2. (C) Econ Off spoke to Stevo Kolundzic, Senior Advisor to
the Chairman of Croatia's INA on April 25 to follow up on
reports of an OMV deal with Iran to source LNG for the
planned terminal on the Croatian Adriatic island of Krk.
Kolundzic, who has been with INA for thirty-five years, has
extensive knowledge of the oil and gas business and an
understanding of the geopolitical context. He said that
there are many other sources of LNG that could be used for
the Croatian LNG terminal and suspected that OMV's
announcement of its Iran deal arose from its contacts with
Iran over Nabucco. He noted that, as far as INA was
concerned, Iran had not been considered as a source of gas
for the project.

3. (C) When asked about claims that gas from Qatar would not
be available for Croatia, Kolundzic said that, while it was
true that Qatar did not have current surplus capacity, there
is new capacity scheduled to come on line by 2012, which
would dovetail with the projected start of regasification at
the Croatian plant. He noted that project partner Total was
active in Qatar, so it would be a logical supplier. He said
Mediterranean supply would also be a logical source for the
Krk facility, citing both Egypt and Libya. Both INA and
project partner RWE are present in Egypt, where INA is
currently exploiting oil concessions, but believes there is
potential for gas as well. Other mentioned sources were
Norway and even Nigeria, though in the longer term.

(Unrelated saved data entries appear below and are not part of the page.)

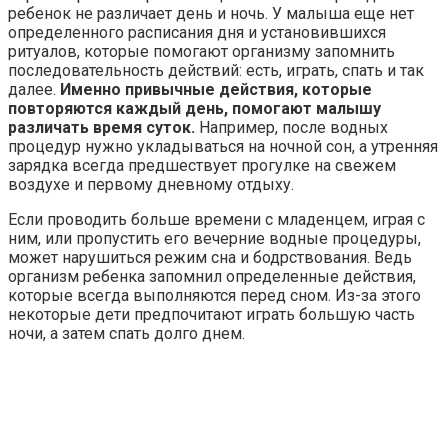
ребенок не различает день и ночь. У малыша еще нет
определенного расписания дня и установившихся
ритуалов, которые помогают организму запомнить
последовательность действий: есть, играть, спать и так
далее.
Именно привычные действия, которые
повторяются каждый день, помогают малышу
различать время суток.
Например, после водных
процедур нужно укладываться на ночной сон, а утренняя
зарядка всегда предшествует прогулке на свежем
воздухе и первому дневному отдыху.
Если проводить больше времени с младенцем, играя с
ним, или пропустить его вечерние водные процедуры,
может нарушиться режим сна и бодрствования. Ведь
организм ребенка запомнил определенные действия,
которые всегда выполняются перед сном. Из-за этого
некоторые дети предпочитают играть большую часть
ночи, а затем спать долго днем.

4. (C) Kolundzic said that he believes supply for Nabucco is
the more difficult question, and the one where avoiding
eventual Iranian supply might be more difficult in the long
term, though he said that it was clear that a political
change would have to occur in Iran for it to become a
feasible source. He said that Putin was trying to drive a
stake in the heart of Nabucco with Bluestream II and said it
would be difficult to secure an eventual 35 billion cubic
meters (bcm) for Nabucco from Caspian sources alone,
particularly if the project is not finalized soon. Kolundzic
cited Turkey and Hungary as impediments to Nabucco, saying
that they were playing into Russian hands. He said that in
discussions with Turkish colleagues, he had come away with
the impression that Turkey is less concerned about sources of
gas than it is with making itself into an energy bridge,
which is helping the Russians kill Nabucco. Hungary, he
said, is a little more complicated, but two factors are
tilting it towards the Russians: 1) EoN's asset swap with
Gazprom and 2) its desire to develop a gas hub to compete
with Austria.

5. (C) Kolundzic also wondered about the rumored prospects of
an OMV-MOL merger (MOL holds a 25% stake in INA). He said
that, given Russian interest in dominating Central and
Eastern European energy markets, such mergers would probably
be the only way to keep these companies from falling under
Russian control, given that the Western majors are more
interested in concessions and production elsewhere than in
acquiring relatively minor companies.

6. (C) The Croatian LNG terminal is still not a done deal
and a final investment decision by the partners (OMV, Total,
RWE, INA and Geoplin) is not expected until late 2008.
Croatian indecision and political maneuvering is also
partially responsible for preventing this project from taking
shape, as the GOC has sought to split INA's share with the
national electric monopoly HEP and MOL has sought a share
from INA. According to Kolundzic, most of these problems
have been overcome and INA has agreed that MOL will get 1 bcm
per year when the facility comes on line. In the meantime,

ZAGREB 00000407 002 OF 002

however, there is still uncertainty over the location and
environmental opposition also lurks in the background. With
elections in Croatia in 2007, it is unlikely that the GOC is
going to be too forward-leaning on a project that could give
opposition parties a lead in for attacks against it.
Nevertheless, the GOC is still on record as supporting the
project and has not indicated that this will change.